I wish I knew what happened after that, but by then I was laughing too hard to keep my eyes open.

Lesson learned: Getting caught up in the moment is a major cause of skinny dipping in the first place. But even if you’re somewhere calmer than Koh Phangan, it’s a good idea to watch out for trouble from other people or wildlife. The South China Sea is an exotic place — human fecal matter could very well be the most benign thing you see.

Step 3: Don’t get caught.

I got lucky. I ended the night clothesless, drunk, confused, and embarrassed, but out of trouble. Three months later, there have been no more consequences, so maybe I’m still getting lucky. The picture is yet to surface.

In Manila, somebody sold Boracay to me as “the Philippines’ Thai islands.” An idyllic backpacker retreat lousy with beachside bars and like-minded fools. After three weeks of work and getting cultural by myself — that is, eating nothing more than pancit canton and balut — I was itching for the chance to switch off my higher forms of consciousness for a few days. But as it turns out, that hedonistic image was disingenuous. The bars appeared as promised, but the crowd consisted largely of families — hardly the types that appreciate the antics that await one toke over the line.

The chaos, however, still existed. It was merely hidden below a layer of propriety and social awareness, and by 11pm the façade was showing its cracks.
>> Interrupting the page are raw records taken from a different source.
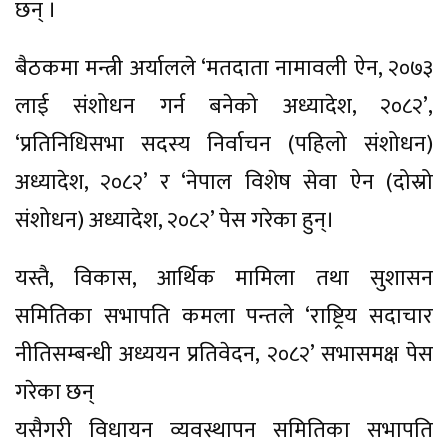
छन् ।
बैठकमा मन्त्री अर्यालले ‘मतदाता नामावली ऐन, २०७३
लाई संशोधन गर्न बनेको अध्यादेश, २०८२’,
‘प्रतिनिधिसभा सदस्य निर्वाचन (पहिलो संशोधन)
अध्यादेश, २०८२’ र ‘नेपाल विशेष सेवा ऐन (दोस्रो
संशोधन) अध्यादेश, २०८२’ पेस गरेका हुन्।
यस्तै, विकास, आर्थिक मामिला तथा सुशासन
समितिका सभापति कमला पन्तले ‘राष्ट्रिय सदाचार
नीतिसम्बन्धी अध्ययन प्रतिवेदन, २०८२’ सभासमक्ष पेस
गरेका छन्
यसैगरी विधायन व्यवस्थापन समितिका सभापति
After the hordes of innocents retreated to their rooms, the few backpackers in the area were magnetically drawn to each other to create a mob scene at one of the few bars still open — a degenerate little hole offering a “15 shot challenge,” which, on our honor, we were required to complete.
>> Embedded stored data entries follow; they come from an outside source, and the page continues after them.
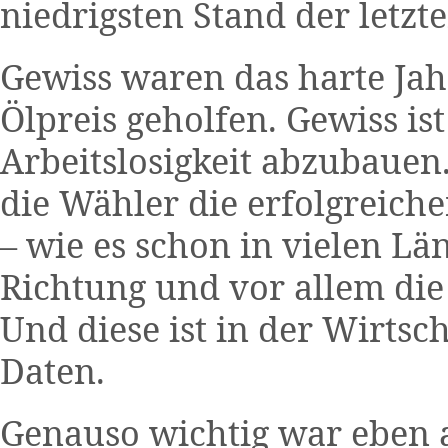
niedrigsten Stand der letzte
Gewiss waren das harte Jah
Ölpreis geholfen. Gewiss is
Arbeitslosigkeit abzubauen.
die Wähler die erfolgreic
– wie es schon in vielen Län
Richtung und vor allem die
Und diese ist in der Wirtsc
Daten.
Genauso wichtig war eben a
As we made our way onto the shore, covering our shame with hands and down-turned faces, a group gathered to watch our march.

How we ended up in the water isn’t important (though I couldn’t say even if it was). Regardless, the next thing I knew, I was nude with roughly 15 other people, dancing and splashing about. The diamond-white sand of White Beach had an eerie iridescence to it, casting shimmering blue lines of refracted moonlight into the saran-wrap water. Illumination from below. Our noise was covered by an apocalyptic thunderstorm crashing just offshore, sending blue bolts deep into the sea, and thus it was here we should have ended our night. A logical person would have. But the minuscule shades of our conscience were slumped on our shoulders with a rum bottle in hand. My inebriated angel leaned in to whisper “not quite yet,” before burping and falling down with a splash.
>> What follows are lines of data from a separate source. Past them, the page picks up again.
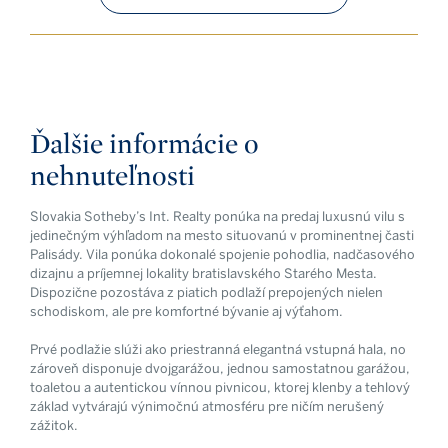
Ďalšie informácie o
nehnuteľnosti
Slovakia Sotheby’s Int. Realty ponúka na predaj luxusnú vilu s
jedinečným výhľadom na mesto situovanú v prominentnej časti
Palisády. Vila ponúka dokonalé spojenie pohodlia, nadčasového
dizajnu a príjemnej lokality bratislavského Starého Mesta.
Dispozične pozostáva z piatich podlaží prepojených nielen
schodiskom, ale pre komfortné bývanie aj výťahom.
Prvé podlažie slúži ako priestranná elegantná vstupná hala, no
zároveň disponuje dvojgarážou, jednou samostatnou garážou,
toaletou a autentickou vínnou pivnicou, ktorej klenby a tehlový
základ vytvárajú výnimočnú atmosféru pre ničím nerušený
zážitok.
As the storm drifted towards the shore, the thunder awoke some of the sleeping families who subsequently came outside to watch the light show in the distance. Their children were not so easily entertained. As we rollicked in our immaturity offshore, the boys of the beach rollicked in their own — finding assorted clothes on the sand, and stealing them. I turned towards the shore just in time to see the flapping legs of our trousers disappearing around a corner.

By this time the beach was hardly deserted, and as we made our way onto the shore, covering our shame with hands and down-turned faces, a group gathered to watch our march. From the mixture of other drunk adults and families, the reaction to our hardly hidden bodies varied between drunken jeering and pure, lip-curling disdain. The excited ones laughed heartily, clapping and running up to shake our hands.

One of them pulled a camera from his pocket. Click. A lineup photo of 15 future politicians’ finished careers. A yearbook portrait for the skinny dipper society. In the flash, we scattered into the relative safety of tree shadows. My angel on my shoulder, sobered by the shock, leaned in once again to whisper as he bounced along to my strides.

“Don’t do that again.”

Lesson learned: I won’t dissuade anybody from skinny dipping. It’s fun. But to witnesses, it straddles a certain line between harmless fun and cultural contempt. In the countries bordering the South China Sea, the reaction can change in seconds. It’s better for everybody to leave no witnesses in the first place.